Yerel Mahkemenin son uygulaması yeni hüküm niteliğinde bulunduğundan, dosyanın temyiz incelemesi yapılmak üzere Yargıtay 11. Ceza Dairesine gönderilmesine karar verilmelidir.
Çoğunluk görüşüne katılmayan kurul üyelerinden 11. Ceza Dairesi Başkanı .. ..... ile Daire üyelerinden . ...... ile . ......; 'Dairemiz ile yerel mahkeme arasındaki uyuşmazlık suçun sabit olup olmadığına ilişkindir. Sanığın mahkûmiyetine ilişkin mahkeme kararı, cezalandırılmasına yeterli ve kesin kanıt bulunmadığı gerekçesiyle Dairemizce bozulmuş, mahkeme önceki hükümde direnirken 01.06.2005 tarihinde yürürlüğe giren 5237 sayılı Yasayı gözeterek uygulama yapmıştır.
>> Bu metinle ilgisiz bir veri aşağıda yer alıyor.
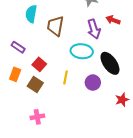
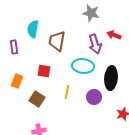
purple rectangle: (18, 47) -> (14, 47), moved, turned 48
black ellipse: (110, 63) -> (111, 78), turned 40
red square: (39, 64) -> (44, 71), moved, turned -32
orange rectangle: (15, 74) -> (17, 81), moved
Bir davada sonuca ulaşmak için, ortaya çıkan sorunların sırasıyla çözülmesi gerekmektedir. Direnmeye konu olan dosyada öncelikle çözülmesi gereken uyuşmazlık sübut sorunudur. Yerel mahkemece eylemli uyma niteliğinde yeni bir gerekçe gösterilmemiştir. Cezanın tayininde 765 sayılı Yasa ile 5237 sayılı Yasadan, 5237 sayılı Ceza Yasasının lehe olduğu kabulü ile uygulama yapılmıştır. Bu uygulama; yasa değişikliğinin zorunlu sonucu olup uyuşmazlığın sübuta ilişkin olması nedeniyle ikinci aşamada incelenmesi gereken bir husustur. Sübut sorunu çözülmeden, suç tarihinde yürürlükte olan yasanın mı, yoksa sonradan yürürlüğe giren yasanın mı uygulanması gerektiğinin tartışılmasına da yer ve olanak bulunmamaktadır.
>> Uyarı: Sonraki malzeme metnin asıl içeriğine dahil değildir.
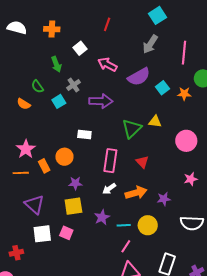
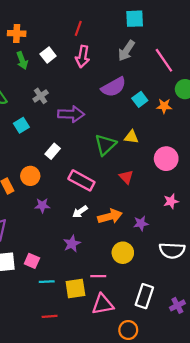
cyan square: (157, 15) -> (135, 19), turned 30
pink line: (184, 53) -> (164, 60), turned -40
green arrow: (56, 64) -> (22, 61), moved
pink arrow: (107, 64) -> (83, 57), moved, turned -108
cyan square: (59, 101) -> (21, 125), moved
white rectangle: (84, 135) -> (53, 151), turned -56
pink rectangle: (110, 161) -> (81, 180), turned -70
red triangle: (142, 162) -> (126, 177), moved
yellow square: (73, 206) -> (75, 289), moved
cyan line: (124, 225) -> (47, 282), moved
pink line: (126, 246) -> (98, 276), turned 56

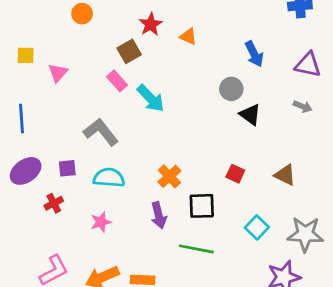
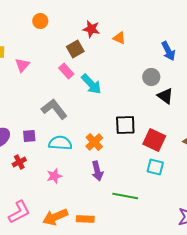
red star: (151, 24) -> (91, 29), turned -30
red square: (235, 174) -> (154, 140), size x1.6
orange cross: (169, 176) -> (94, 142), moved
black square: (202, 206) -> (125, 125), moved
cyan square: (257, 227) -> (155, 167), moved, turned -30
Özel Dairenin görüşü belli olup suçun sabit olmadığı yönündedir. 'Kesin kanıt olmadığından sanığın beraati gerekir.' görüşünde olan Yargıtay Özel Dairesinin, sübuta ilişkin uyuşmazlık çözülmeden ceza uygulanmasına dair hüküm fıkrasının denetlemesi, cezanın tayininde hata olduğundan bahisle bozma yapması düşünülemez.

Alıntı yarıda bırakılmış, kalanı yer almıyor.